I find my dreams are mostly wordless. They are filled instead with an imagery from which understanding and meaning flow naturally, and in a way that suggests it is the verbal language we adopt in waking life that slows cognition, renders it as something pedestrian and ambiguous. Last night I dreamed I had returned to college, a late middle-ager, older even than the oldest of my tutors. My course materials consisted of a set of antiquated 35mm slides, arranged in a specific order. At some point a young girl in my class, a fellow student, had upset the slides, tipped them out into the dust and was building them up into random piles, losing for ever their original intent, mangling what I had taken to be the coherent run of their narrative, thus denying me what I had thought was progress. I was frustrated by this, but the tutor shrugged it off. It didn’t matter a damn, he was saying. The images had no meaning in themselves, no meaning either in the way they had been originally presented, but there was always the potential for meaning in some new way of seeing. Later I drank whiskey with him in the late of night. We were joined by the janitors of the college who had left their brooms, and we sat together simply as men around a table, thus transcending the usual order of things, at ease with one another in the shared intoxication of a higher truth.

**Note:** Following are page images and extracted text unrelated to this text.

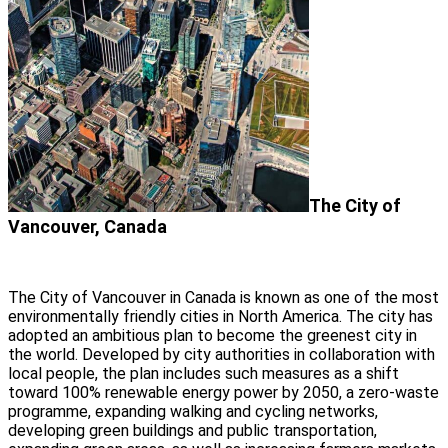
The City of
Vancouver, Canada
The City of Vancouver in Canada is known as one of the most
environmentally friendly cities in North America. The city has
adopted an ambitious plan to become the greenest city in
the world. Developed by city authorities in collaboration with
local people, the plan includes such measures as a shift
toward 100% renewable energy power by 2050, a zero-waste
programme, expanding walking and cycling networks,
developing green buildings and public transportation,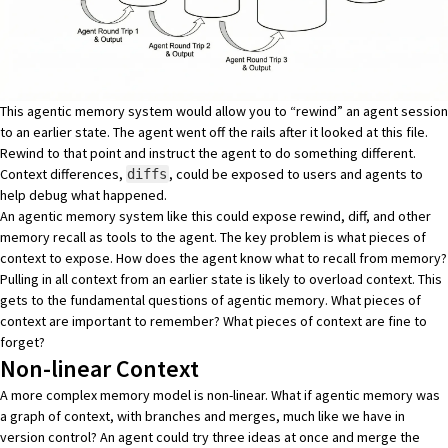
This agentic memory system would allow you to “rewind” an agent session
to an earlier state. The agent went off the rails after it looked at this file.
Rewind to that point and instruct the agent to do something different.
Context differences,
, could be exposed to users and agents to
diffs
help debug what happened.
An agentic memory system like this could expose rewind, diff, and other
memory recall as tools to the agent. The key problem is what pieces of
context to expose. How does the agent know what to recall from memory?
Pulling in all context from an earlier state is likely to overload context. This
gets to the fundamental questions of agentic memory. What pieces of
context are important to remember? What pieces of context are fine to
forget?
Non-linear Context
A more complex memory model is non-linear. What if agentic memory was
a graph of context, with branches and merges, much like we have in
version control? An agent could try three ideas at once and merge the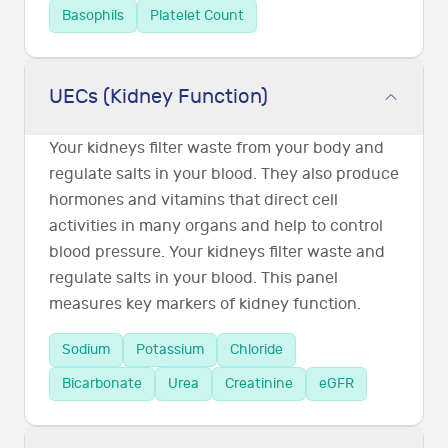
Basophils
Platelet Count
UECs (Kidney Function)
Your kidneys filter waste from your body and
regulate salts in your blood. They also produce
hormones and vitamins that direct cell
activities in many organs and help to control
blood pressure. Your kidneys filter waste and
regulate salts in your blood. This panel
measures key markers of kidney function.
Sodium
Potassium
Chloride
Bicarbonate
Urea
Creatinine
eGFR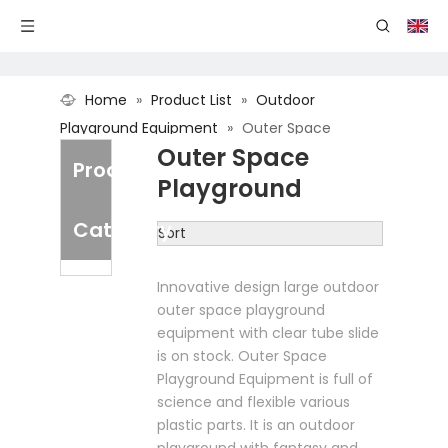
Home
»
Product List
»
Outdoor
Playground Equipment
»
Outer Space
Outer Space
Playground
Product
Playground
Category
Sort
Innovative design large outdoor
outer space playground
equipment with clear tube slide
is on stock. Outer Space
Playground Equipment is full of
science and flexible various
plastic parts. It is an outdoor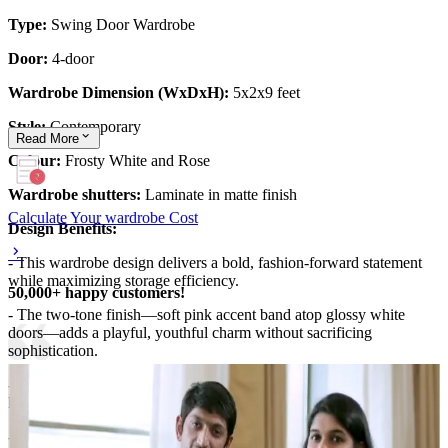
Type:
Swing Door Wardrobe
Door:
4-door
Wardrobe Dimension (WxDxH):
5x2x9 feet
Style:
Contemporary
Read
More
Colour:
Frosty White and Rose
Wardrobe shutters:
Laminate in matte finish
Calculate Your wardrobe Cost
Design Benefits:
- This wardrobe design delivers a bold, fashion-forward statement
while maximizing storage efficiency.
50,000+ happy customers!
- The two-tone finish—soft pink accent band atop glossy white
doors—adds a playful, youthful charm without sacrificing
sophistication.
- Full-height wardrobes optimize wall space, while sleek, recessed
handles keep the facade clean.
- The glass-fronted display or integrated lighting minimizes clutter,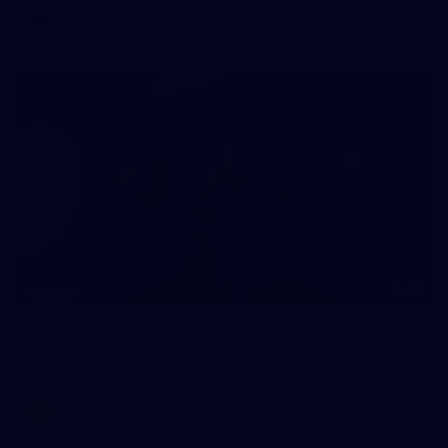
AFL
60
GALLERY
Gallery | AFLW 2026 Portraits
AFLW 2026 Portraits - Melbourne
AFLW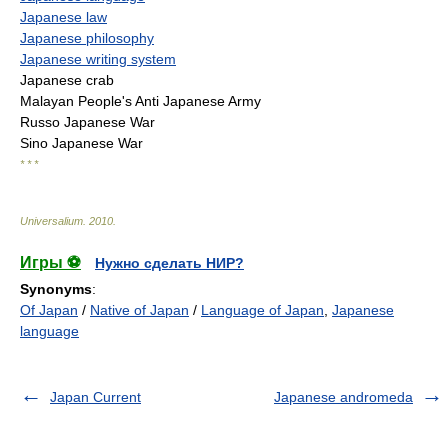
Japanese law
Japanese philosophy
Japanese writing system
Japanese crab
Malayan People's Anti Japanese Army
Russo Japanese War
Sino Japanese War
* * *
Universalium
.
2010
.
Игры ⚽
Нужно сделать НИР?
Synonyms
:
Of Japan
/
Native of Japan
/
Language of Japan
,
Japanese
language
Japan Current
Japanese andromeda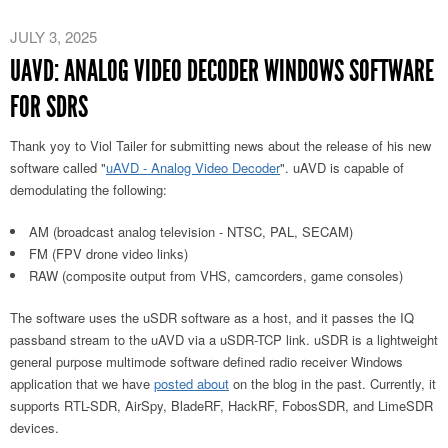
JULY 3, 2025
UAVD: ANALOG VIDEO DECODER WINDOWS SOFTWARE
FOR SDRS
Thank yoy to Viol Tailer for submitting news about the release of his new
software called "
uAVD - Analog Video Decoder
". uAVD is capable of
demodulating the following:
AM (broadcast analog television - NTSC, PAL, SECAM)
FM (FPV drone video links)
RAW (composite output from VHS, camcorders, game consoles)
The software uses the uSDR software as a host, and it passes the IQ
passband stream to the uAVD via a uSDR-TCP link. uSDR is a lightweight
general purpose multimode software defined radio receiver Windows
application that we have
posted about
on the blog in the past. Currently, it
supports RTL-SDR, AirSpy, BladeRF, HackRF, FobosSDR, and LimeSDR
devices.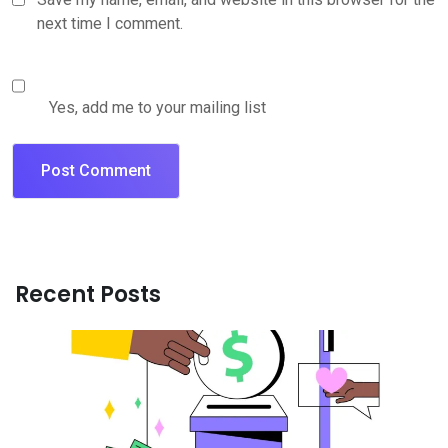
next time I comment.
Yes, add me to your mailing list
Recent Posts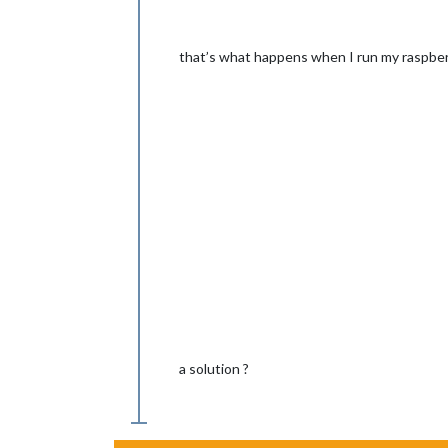
that’s what happens when I run my raspber
a solution ?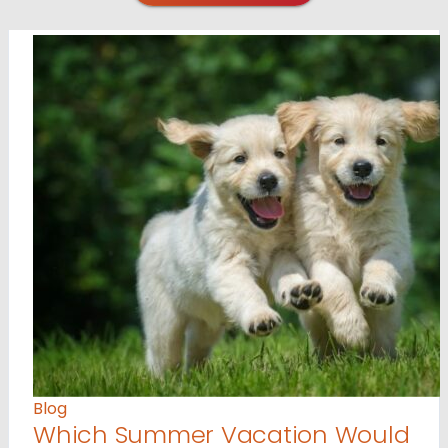
Blog
Which Summer Vacation Would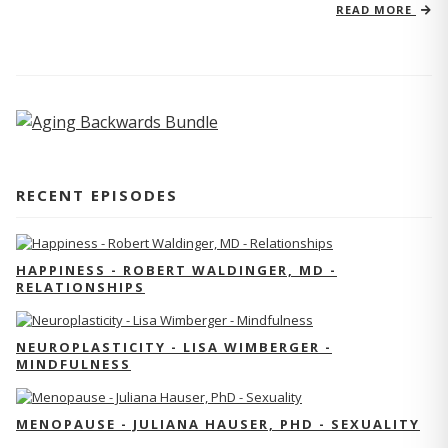
READ MORE
RECENT EPISODES
HAPPINESS - ROBERT WALDINGER, MD -
RELATIONSHIPS
NEUROPLASTICITY - LISA WIMBERGER -
MINDFULNESS
MENOPAUSE - JULIANA HAUSER, PHD - SEXUALITY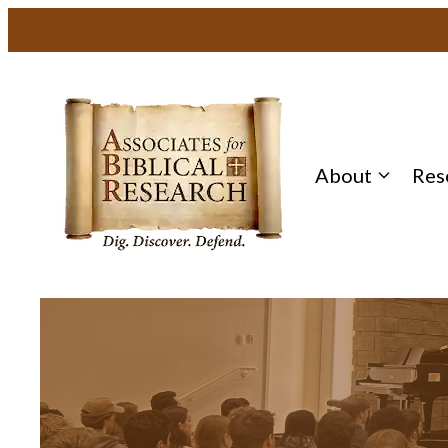
About
Res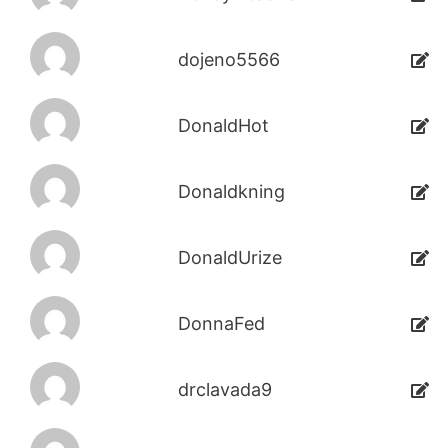
dojeno5566
DonaldHot
Donaldkning
DonaldUrize
DonnaFed
drclavada9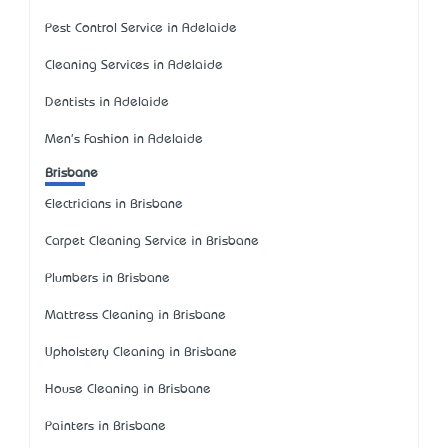
Pest Control Service in Adelaide
Cleaning Services in Adelaide
Dentists in Adelaide
Men's Fashion in Adelaide
Brisbane
Electricians in Brisbane
Carpet Cleaning Service in Brisbane
Plumbers in Brisbane
Mattress Cleaning in Brisbane
Upholstery Cleaning in Brisbane
House Cleaning in Brisbane
Painters in Brisbane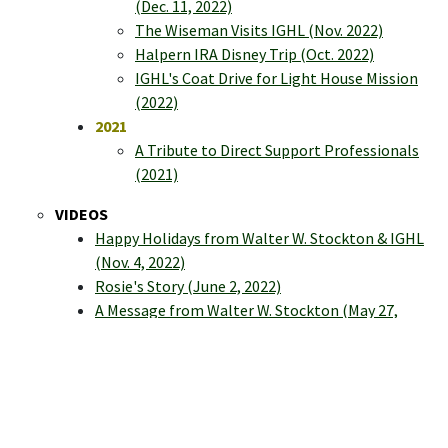
(Dec. 11, 2022)
The Wiseman Visits IGHL (Nov. 2022)
Halpern IRA Disney Trip (Oct. 2022)
IGHL's Coat Drive for Light House Mission
(2022)
2021
A Tribute to Direct Support Professionals
(2021)
VIDEOS
Happy Holidays from Walter W. Stockton & IGHL
(Nov. 4, 2022)
Rosie's Story (June 2, 2022)
A Message from Walter W. Stockton (May 27,
2022)
Giving Thanks | Virtual Tribute & Celebrations
(May 12, 2022)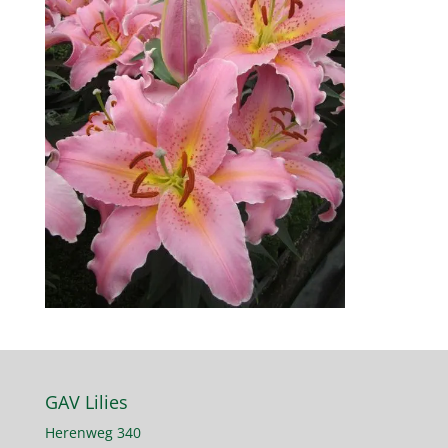
GAV Lilies
Herenweg 340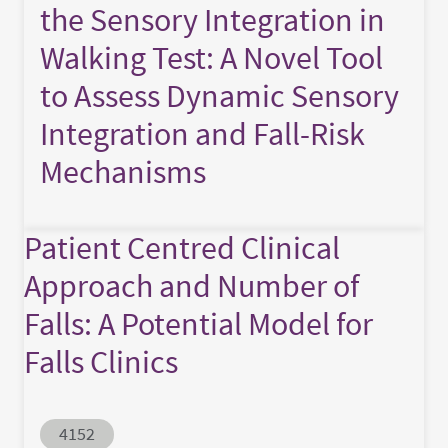
the Sensory Integration in
Walking Test: A Novel Tool
to Assess Dynamic Sensory
Integration and Fall-Risk
Mechanisms
Patient Centred Clinical
Approach and Number of
Falls: A Potential Model for
Falls Clinics
Abstract ID
4152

The imagery of dreams renders the message itself at least vivid. Whether we interpret it correctly is a question of experience, openness and self-honesty. There was much more to this dream that I have recounted here – or indeed that I can remember – but for now the bit about the images seems clear and is the impulse behind this latest flurry of words. The dream speaks not only of itself but of the way the mind, steeped in the material world, often-times loses that looseness of interpretation, a looseness that would render the meaning of much we see about us equally and transparently numinous.
Instead, we are presented daily with a procession of imagery, ever brighter, ever sharper in detail, yet we remain lost to its deeper meaning and fall victim instead to a form of blindness, a form of corruption in which we are all complicit, as both viewers and suppliers of that imagery. To whit: my blog gained a new follower at the weekend. The Gravatar, the image, was of a pretty young thing, but alas her blog was not a blog but an online emporium selling “lifestyle”. I was supposed to click, to fall in love with her, to want to share in the myth of her promises, and buy something. This was imagery corrupted into the service of commerce, and follows on, with a curious serendipitiousness, from my earlier meditation on the corruption of our thoughts, and how we are supposed to trust and interpret things, how we are supposed to know what’s true.
The dreaming steals imagery from waking life, in the case of my dream here, from my distant past, but presents them as a reflection of something contemporary, of a pattern of thought or emotion that is emerging or seeking recognition within us. Time spent in contemplation of the dream image will usually yield an insight that is true and which will free us, while imagery of the real world, taken literally as it is, seems only to ensnare and enslave, seems only to bind us up with its falseness, with its corruption, because such images do not come from the deep collective well of the unconscious, but from a far shallower place. Still, they can be useful, if we can only see through them.
Have you noticed how television soaps occupy the prime times of our weekday scheduling? From seven ’till nine they recycle their circular plots of thwarted hopes, putting on hold the lives of tens of millions who are for ever pining for a resolution to storylines that will in fact never end, to witness at last those happy endings but which are already dissolving into conflict before the kiss of that apparent resolution has dried upon the protagonists’ fevered lips. Winter is indeed a hard time to be living in a household inured of its soap opera – nowhere to escape the fucking things! Drugs, rape, murder, deceit, and all before tea-time; a world without foundation, and in eternal free fall, This is our daily bread.
And then comes the news bulletin, a continuation of the same, a showcasing of sensational imagery: Terrorism, sexual perversion, political corruption, war and economic decline. It’s largely factual, one would hope, but sadly literal in its shallowness, and my how they trumpet and crow, eroding bit by bit our confidence in the comfortable circumference of our lives. They press us inwards, back upon ourselves, then vent us into a closed vessel, imprison us in a world where we need no longer think, and where our every fear is perpetually realised!
How to survive this onslaught of imagery? How to identify the corruption? Well, we can always ask ourselves, as in the interpretation of a dream, what part of me is reflected in this thing shoved daily in my face? Why does it grate upon me so? Or indeed why does it seduce or tease? Thus, as in the dream, the image itself is seen to be meaningful only in the sense that it is reflective of something inside of us. Thus the image, no matter how corrupt, loses both its power and its intended misdirection, and leads us instead to a deeper connection with our selves and the deeper nature of all things.